Letter 48 – Sycamore Assassin Bug
Subject: Unknown bug- help!
Location: King George VA
April 5, 2016 5:38 pm
I live in King George Virginia and came across this bug on my siding by my front door yesterday, April 4, 2016. I have heard horrible things about the kissing bug and am freaked out, is this one of them? Some people have said yes it is others have said it’s an orange assassin bug p. Barberi. Are kissing bugs and assassin bugs the same thing??
We will attempt to remedy your confusion. This is a Sycamore Assassin Bug in the genus Pselliopus, probably Pselliopus barberi. Though it might bite if carelessly handled, it is a beneficial predatory species that poses no danger to humans. Assassin Bugs are all members of the family Reduviidae, and Kissing Bugs are members of the family and further classified in the Subfamily Triatominae. That means all Kissing Bugs are Assassin Bugs, but not all Assassin Bugs are Kissing Bugs.
Thank you for clarifying, and relieving my fears! So the sycamore assassin bug doesn’t carry Chaga’s disease, correct?
Correct. Also it is worth noting that while Kissing Bugs can carry Chagas Disease, it is not very common in the US. It is a much bigger problem in Latin America.
Letter 49 – Sycamore Assassin Bug
Subject: Difference between assassin bug and kissing bug
Geographic location of the bug: Southern New Jersey,(Wenonah) right outside of Philadelphia
Time: 10:33 PM EDT
Your letter to the bugman: I found this bug in my bathroom sink this morning. I thought it looked like a kissing bug. My bf says, no, it’s an assassin bug. Is there a difference?

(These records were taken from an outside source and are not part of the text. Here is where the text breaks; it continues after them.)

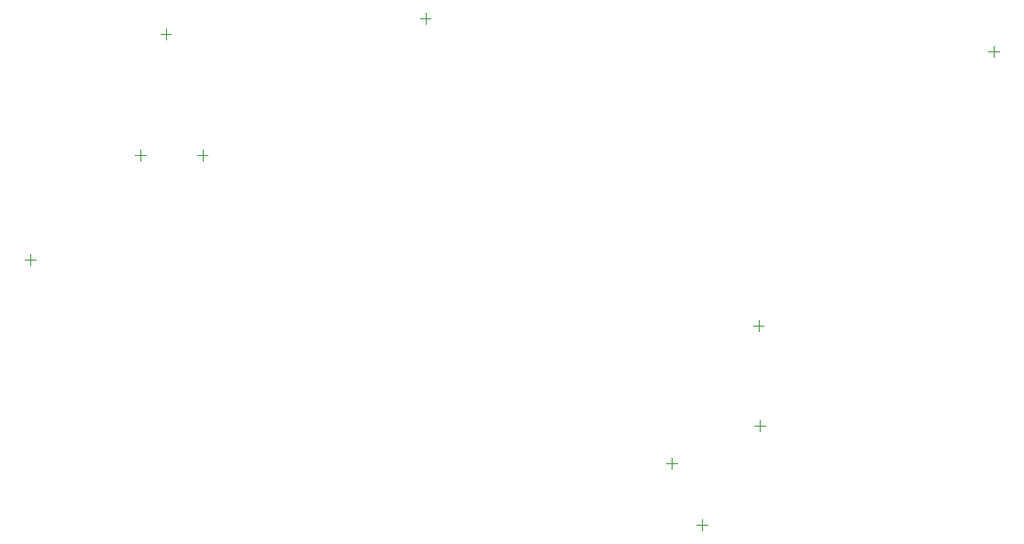
<source format=gbr>
G04*
G04 #@! TF.GenerationSoftware,Altium Limited,Altium Designer,24.1.2 (44)*
G04*
G04 Layer_Color=32896*
%FSLAX44Y44*%
%MOMM*%
G71*
G04*
G04 #@! TF.SameCoordinates,98FF00E1-DB16-4AB4-99D8-1D2B7C447DA4*
G04*
G04*
G04 #@! TF.FilePolarity,Positive*
G04*
G01*
G75*
%ADD83C,0.1000*%
D83*
X-97790Y304880D02*
Y314880D01*
X-102790Y309880D02*
X-92790D01*
X426620Y274400D02*
Y284400D01*
X421620Y279400D02*
X431620D01*
X-337420Y290740D02*
Y300740D01*
X-342420Y295740D02*
X-332420D01*
X-467280Y87630D02*
X-457280D01*
X-462280Y82630D02*
Y92630D01*
X209550Y21670D02*
Y31670D01*
X204550Y26670D02*
X214550D01*
X129540Y-105330D02*
Y-95330D01*
X124540Y-100330D02*
X134540D01*
X157480Y-162480D02*
Y-152480D01*
X152480Y-157480D02*
X162480D01*
X-308530Y184150D02*
X-298530D01*
X-303530Y179150D02*
Y189150D01*
X-365680Y184150D02*
X-355680D01*
X-360680Y179150D02*
Y189150D01*
X210820Y-71040D02*
Y-61040D01*
X205820Y-66040D02*
X215820D01*
M02*

</source>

How you want your letter signed: Melody Schantz
The easiest explanation to your subject like is that all Kissing Bugs are Assassin Bugs, but not all Assassin Bugs are Kissing Bugs. Kissing Bugs in the genus Triatoma are members of the Assassin Bug family Reduviidae, so they bear a physical resemblance to other Assassin Bugs. Kissing Bugs pose a significant threat to human health as they carry the pathogen known to cause Chagas Disease in humans. Many Assassin Bugs will deliver a painful bite if carelessly handled, but the bite does not do any permanent harm. The insect in your image is a Sycamore Assassin Bug. It is not a Kissing Bug but it is possible to be bitten by a Sycamore Assassin Bug.
Wow, thank you so very much for your time and explanation!! I truly appreciate it.